28 Şubat’ta Gerçek Dindarlar Zulüm Çekti!

23 yıl cezaevinde kaldıktan sonra tahliye edilen İsmail Uysal, yaşadığı işkenceyi, cezaevindeki hayatını ve 23 yıl sonra tahliyesiyle yaşadığı şoku SABAH Gazetesi’ne anlattı.

DAMLA KAYA

28 Şubat postmodern darbesi 23 yıl önce gerçekleşti. Medyada yapılan manipülasyon ve dezenformasyon içerikli haberler darbenin olacağını haber veriyordu. Toplum üzerinde psikolojik harp taktikleri medya aracılığıyla bir bir uygulanırken irtica bahanesi öne sürülerek milyonlarca insan fişlendi. Başörtülü kadınlar okul kapılarından geri çevrilirken işten atılanlar, sürgün edilenler, işkenceye uğrayanlar, cezaevlerine konulanlar oldu. İçinde siyasi, sosyal ve ekonomik boyutlarını barındıran bu darbe milyonlarca insanı mağdur etti, toplumda derin izler bıraktı. Bu yıl 28 Şubat postmodern darbesinin 23. yılı…

 

28 Şubat mağdurları arasında işkenceye uğrayan ve 23 yıl sonra tahliye edilen İsmail Uysal da vardı. Bir yıl önce tahliye edilen İsmail Uysal "Bana mağdur demeyin, ben 28 Şubat'a direnenim" diyerek önemli açıklamalarda bulundu. Uysal, yaşadığı işkenceden dışarı çıktıktan sonra yabancı bir şehre gelmiş gibi hissetmesine kadar her şeyi SABAH'a anlattı.

 

- 28 Şubat postmodern darbesinde neden gözaltına alındınız?

 

- Yıl 1995. Fatih İlçesi'nde oturuyordum. Arkadaşlarla ciddi şeyler konuşurduk; dergi satıyorduk, gösterilere gidiyorduk, keskin konuşuyorduk. Dinime, ahlakıma uymayan kanunlar çıkarılıyordu. Derdimiz ise dünyada Müslümanların zulüm çekmesiydi. Mimlemişlerdi bizi. Ekarte edilmeliydi diye düşündüler. 1990'larda Salih Mirzabeyoğlu'ndan ve işaretimizden çok korkuluyordu. TEM'den geldiler ve bastılar. Taraf dergisi ve Salih Mirzabeyoğlu'nun kitaplarını topladılar.

 

(Bizi itham ettikleri suçlardan biz beraat ettik. Mahkeme çıkıyoruz, bunlar bu suçu yapmamıştır, deniyordu. Örneğin Salih Mirzabeyoğlu çocuklarını okuldan almaya gitti ama gazeteler hücre evinde almaya gitti diye yazılar)

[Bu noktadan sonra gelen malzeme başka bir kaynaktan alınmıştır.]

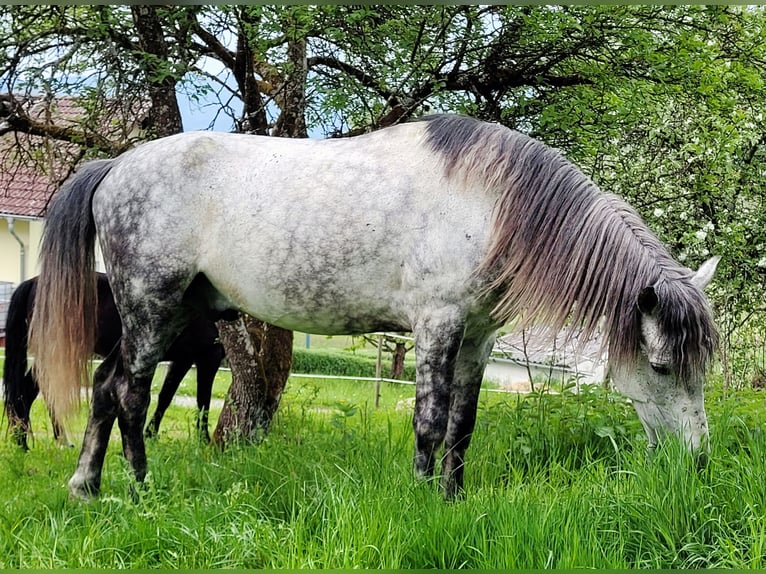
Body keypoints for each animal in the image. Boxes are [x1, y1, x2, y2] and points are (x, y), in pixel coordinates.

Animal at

- Gözaltında neler yaşadınız?

 

- 1990'larda işkence 2002 yılında Kopenhag kriterlerine gelene kadar sistematikti işkence. Gözaltında itfaiye hortumuyla kalasa asıldım. 20 dakikadan geçerse kalasta biter insan. Cinsel organıma, kulak memelerine, göğsüme elektrik verildi. Şarkı türkü esnasında bu işkenceyi yapıyorlardı. Ben ülkücü kökenli bir insandım. Böyle bir işkence yaşadıktan sonra 'Ulan, Türk polisi için kavga eden bir insanım. Askerliğimi Doğu'da komando olarak yaptım. Kendi insanımı, kendi polisimi bir İsrail askeri gibi görmüştüm. Niçin? Çünkü ben bir görüşe sahibim. Bu dünya görüşünün hiçbir yabancılığı da yoktu; yerli ve milliydim. Necip Fazıl Kısakürek'ten çıkan bir anlayış sistemiydi, hiçbir dünya örgütüyle bağımız da yoktu. Hatta bunu o dönem bir İstanbul Emniyet Müdürü söylemişti bana. İşkence yapan polise kalas askısındayken 'Ben dışarıda sizin için kavga eden, sizi savunan bir insandım! Siz niye işkence yapıyorsunuz bana?' dedim.

 

FETÖ'CÜ POLİSLER İŞKENCE YAPTI

 

-İşkence yapan kişi ne söyledi?

-'Oğlum sizden jandarmalık yapmanızı isteyen kim? Bir ülkenin jandarması polisi var zaten. Siz ne yapıyorsunuz, Fetullah Hoca'ya gitsenize" demişti. Saat kaç geçtiğini, kaçıncı günde olduğumu bile bilmiyordum artık. Elektrik verildikten sonra dövüldüm. Tazyikli suyla ıslattıktan sonra şamar atıp pencerenin önüne götürüldüm. Zatürre olmam için bu yapıldı. Vantilatörün önüne koyulduğumu hatırlıyorum. Battaniyeyle dövdükleri için doktora çıkarsalar bile iz kalmazdı. Fiziki şiddetin dışında psikolojik şiddet de uygulandı. Gözaltında tehdit de edildim. Polis, "Savcı bizim ağzımıza bakıyor, ben bu kişi çıksın dersem çıkarsın çıkmasın dersem çıkamazsın!' diyordu. Aileden örneğin yanınızdan sizi görmeyecek şekilde babanızı geçiriyorlar, az ileriden 'Ahh' sesleri veriyordu. Bu ses babamın sesi miydi, yoksa ona işkence mi, yapıyorlar? Diye düşündürerek işkence intibaı veriyorlardı. Böylece zihnim dağıldı.

 

FETÖ'CÜ POLİSLER İŞKENCE YAPTI, "AKILLI OLUN!" DEDİ

 

-İşkence sonrasında nasıl bir ifade verdiniz?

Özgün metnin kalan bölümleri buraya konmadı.